(Beginning of PAGE EXCERPT)

Fastly, Inc.
- Type: Public
- Traded as: Nasdaq: FSLY (Class A);
- Industry: Internet
- Founded: March 2011; 15 years ago
- Founder: Artur Bergman; Simon Wistow;
- Headquarters: San Francisco, California, U.S.,
- Key people: Kip Compton (CEO); David Hornik (Chairman); Artur Bergman (CTO); Richard Wong (CFO); Joan Jenkins (CMO)
- Services: Content delivery network; Security as a service; Serverless computing; Website performance;
- Revenue: US$624.0 million (2025)
- Operating income: US$−119.0 million (2025)
- Net income: US$−121.7 million (2025)
- Total assets: US$1.499 billion (2025)
- Total equity: US$929.6 million (2025)
- Number of employees: 1,140 (2025)

(End of PAGE EXCERPT)

Reproduce the Fastly company profile word for word.

(Beginning of RECORD SET)

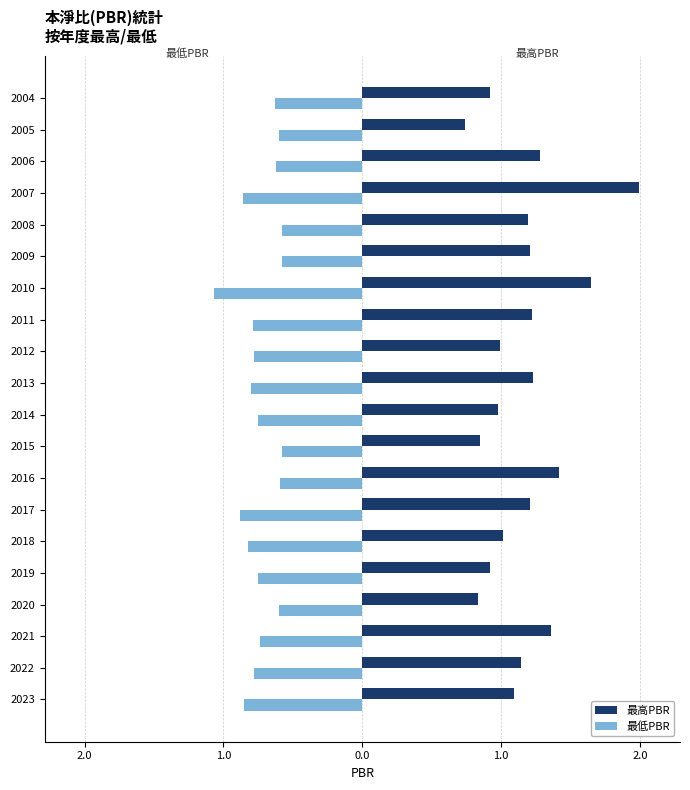

What are all the series names shown in the legend?

最高PBR, 最低PBR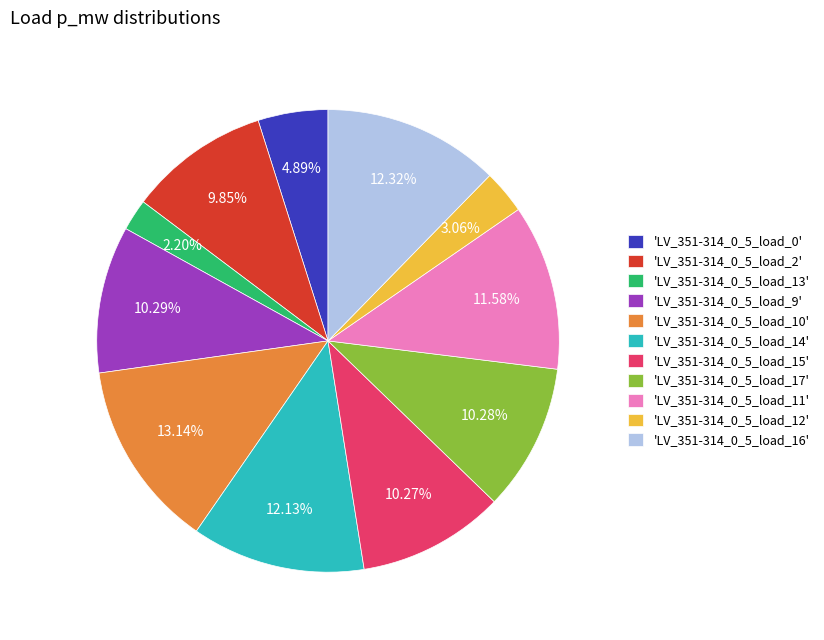

How many slices are in this pie chart?

11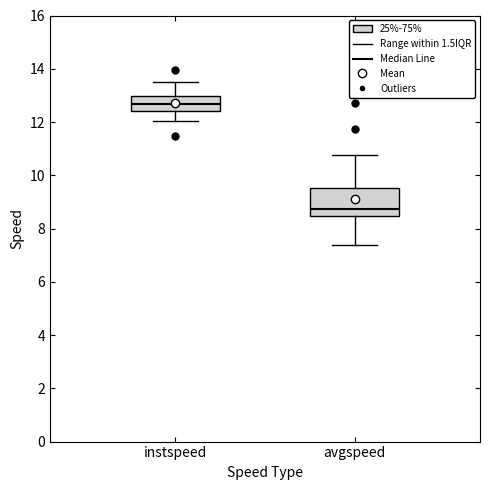

Where does the upper whisker of the box for avgspeed end on the y-axis? The values are not printed on the chart, so give them approximately, as read against the axis.

10.8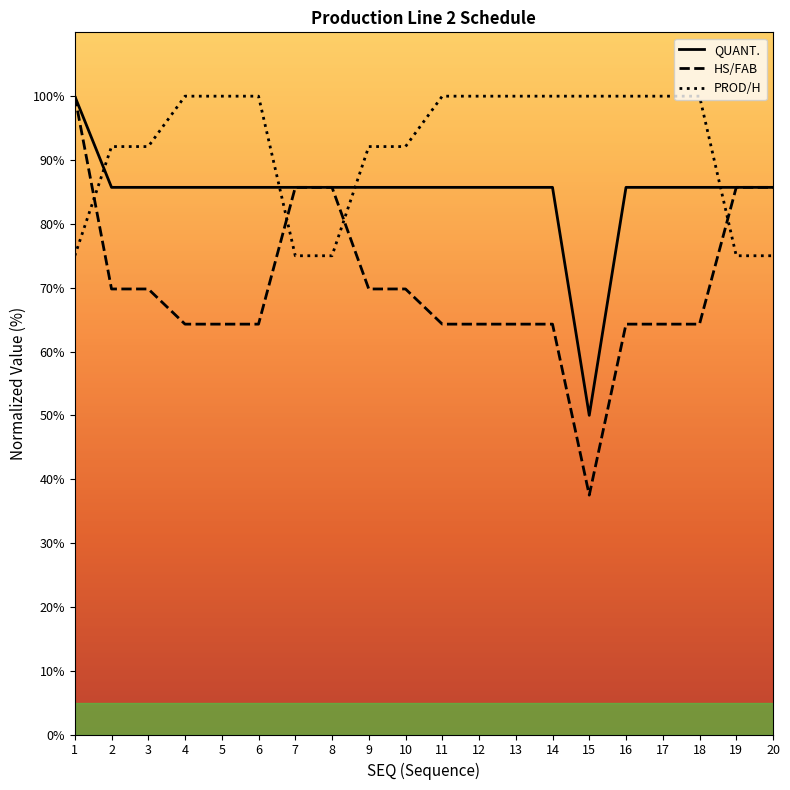

Reading left to right, list all the values displayed in this chart.

QUANT.: 1=100.0	2=85.7	3=85.7	4=85.7	5=85.7	6=85.7	7=85.7	8=85.7	9=85.7	10=85.7	11=85.7	12=85.7	13=85.7	14=85.7	15=50.0	16=85.7	17=85.7	18=85.7	19=85.7	20=85.7
HS/FAB: 1=100.0	2=69.8	3=69.8	4=64.3	5=64.3	6=64.3	7=85.7	8=85.7	9=69.8	10=69.8	11=64.3	12=64.3	13=64.3	14=64.3	15=37.5	16=64.3	17=64.3	18=64.3	19=85.7	20=85.7
PROD/H: 1=75.0	2=92.1	3=92.1	4=100.0	5=100.0	6=100.0	7=75.0	8=75.0	9=92.1	10=92.1	11=100.0	12=100.0	13=100.0	14=100.0	15=100.0	16=100.0	17=100.0	18=100.0	19=75.0	20=75.0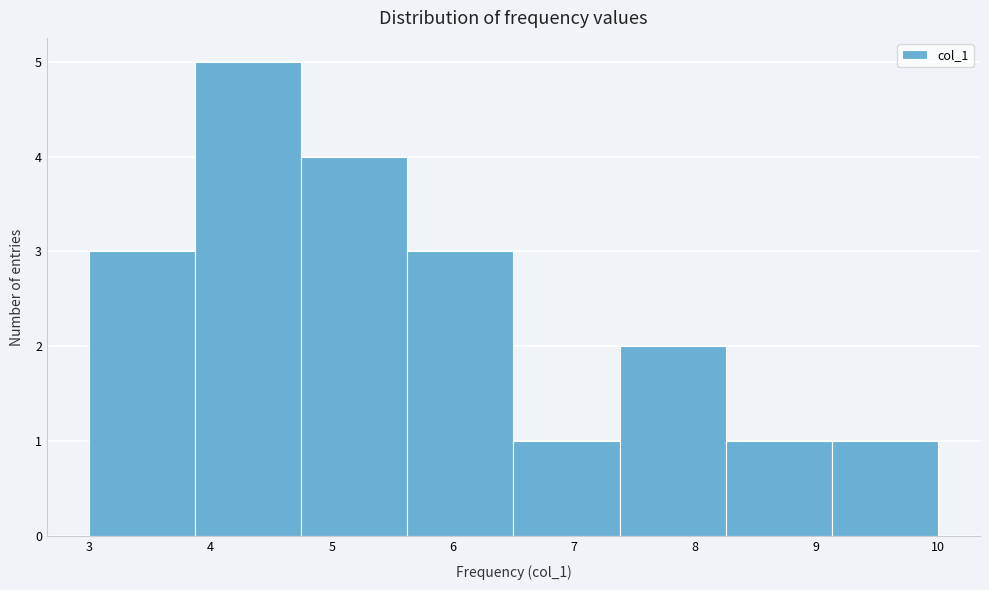

What is the height of the bar covering 5.6 to 6.5 on the x-axis? Neither the bar edges nor the heights are printed on the chart, so give them approximately, as read against the axes.

3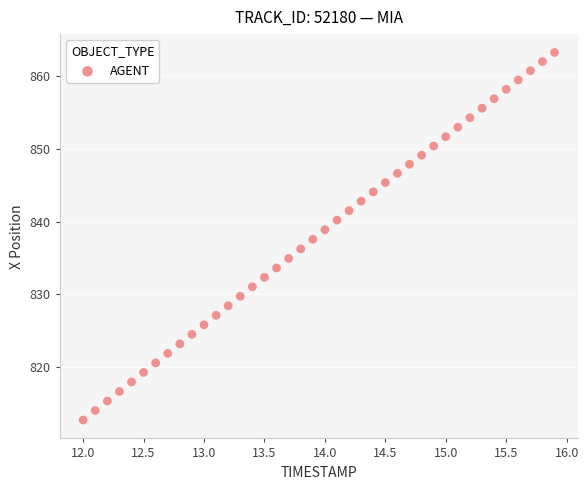

What is the range of Y values (max minus min)?

50.5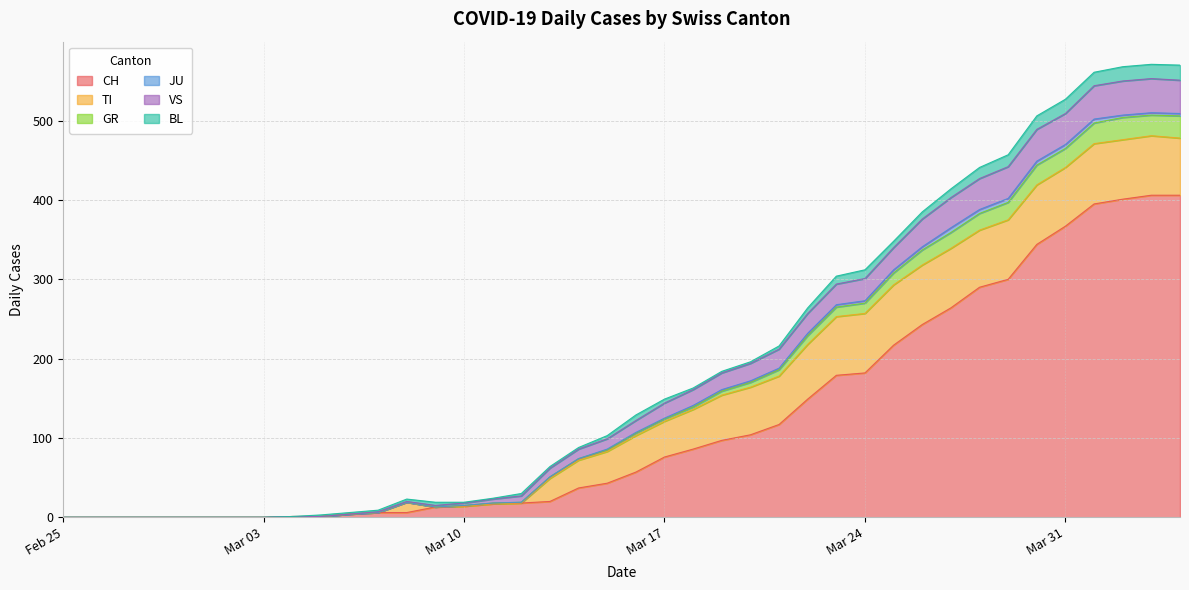

Rank the series at 2020-02-26 from lowest to highest value.

CH, GR, VS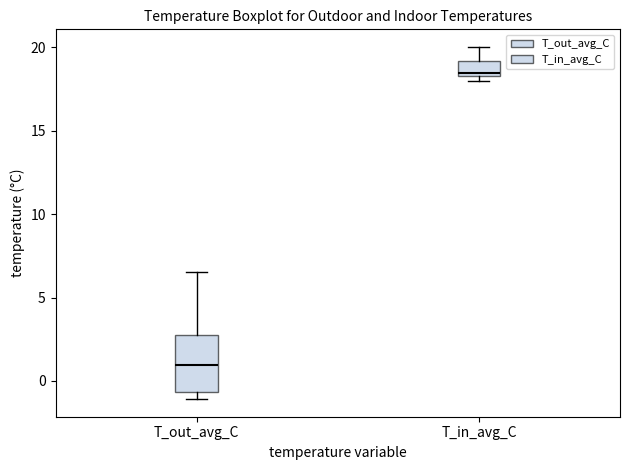

Reading left to right, transcribe this box plot: for each box, give where its median line is, the range the box spans, and where its two whiskers end, as read against the y-axis. The values are not printed on the chart, so give them approximately, as read against the axis.

T_out_avg_C: median 1.0, box -0.5 to 3.0, whiskers -1.0 to 6.5
T_in_avg_C: median 18.5 (just above the box's lower edge), box 18.5 to 19.0, whiskers 18.0 to 20.0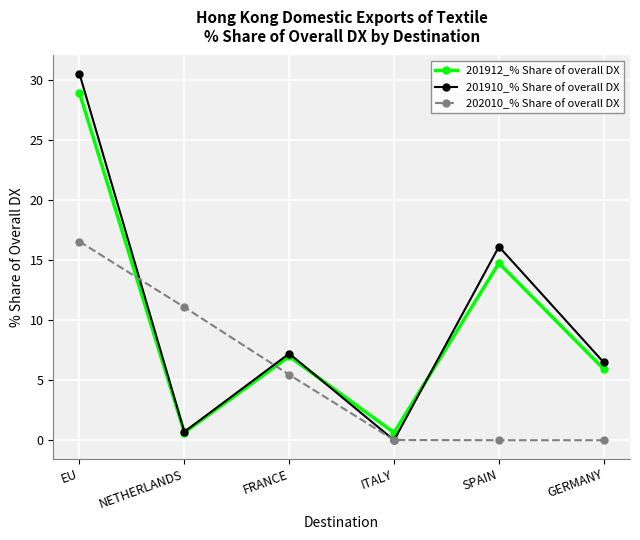

True or false: 202010_% Share of overall DX and 201912_% Share of overall DX cross at least once.

True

(End of RECORD SET)

### TASK SOLUTION
Fastly, Inc.
- Type: Public
- Traded as: Nasdaq: FSLY (Class A);
- Industry: Internet
- Founded: March 2011; 15 years ago
- Founder: Artur Bergman; Simon Wistow;
- Headquarters: San Francisco, California, U.S.,
- Key people: Kip Compton (CEO); David Hornik (Chairman); Artur Bergman (CTO); Richard Wong (CFO); Joan Jenkins (CMO)
- Services: Content delivery network; Security as a service; Serverless computing; Website performance;
- Revenue: US$624.0 million (2025)
- Operating income: US$−119.0 million (2025)
- Net income: US$−121.7 million (2025)
- Total assets: US$1.499 billion (2025)
- Total equity: US$929.6 million (2025)
- Number of employees: 1,140 (2025)